Problem requirements: Return, word for word, the part of the text below on matching light sources to the photosynthetic action spectrum that begins at the words "To improve on" and stops after the words "employed. (Figure 4b).".

Text segment:
Figure 3. The resulting mimic PAS OLED device shows (a) an 84% resemblance with the photosynthetic action spectrum, which increases to (b) 90% as a deep red emitter is incorporated further.

Figure 3. The resulting mimic PAS OLED device shows (a) an 84% resemblance with the photosynthetic action spectrum, which increases to (b) 90% as a deep red emitter is incorporated further.

The high spectral resemblance may be attributed to the employment of a twin-peak blue emitter that generates two broad-bands covering the short- to mid-wavelength regions, and the employment of a diffused mono-peak red emitter that generates a relatively wide broad-band extending from the mid- to long-wavelength regions. In addition, an over-90% spectrum resemblance can also be obtainable, provided a deeper red emitter is incorporated, as shown in Figure 3b.

It is interesting to find that the typical LED lamps (Figure 4a) show a SR_PAS higher than that of the plant growth-specific LED. That is because the light sources of the former emit a broad band of light ranging from 470 to at least 780 nm and, hence, a much wider overlap with the PAS results in the mid-wavelength region, although the overlap is somewhat lower in the red emission.

To improve on this, the inclusion of more red and blue emissions are suggested in typical white LED lamps. For example, the SR_PAS can be increased from 60% to 91% as two additional blue and red LEDs peaking at the vicinity of the respective absorption peaks of the PAS are employed. (Figure 4b).

Figure 4. (a) A typical LED lamp shows a SR_PAS of 60%, which (b) can be markedly improved to 91%, as two additional blue and red LEDs peaking at the vicinity of the respective absorption peaks of the PAS are incorporated.

Figure 4. (a) A typical LED lamp shows a SR_PAS of 60%, which (b) can be markedly improved to 91%, as two additional blue and red LEDs peaking at the vicinity of the respective absorption peaks of the PAS are incorporated.

Stored data entries:

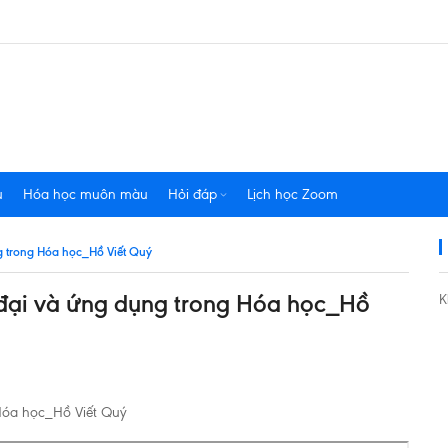
u
Hóa học muôn màu
Hỏi đáp
Lịch học Zoom
g trong Hóa học_Hồ Viết Quý
đại và ứng dụng trong Hóa học_Hồ
K
Hóa học_Hồ Viết Quý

Written response:
To improve on this, the inclusion of more red and blue emissions are suggested in typical white LED lamps. For example, the SR_PAS can be increased from 60% to 91% as two additional blue and red LEDs peaking at the vicinity of the respective absorption peaks of the PAS are employed. (Figure 4b).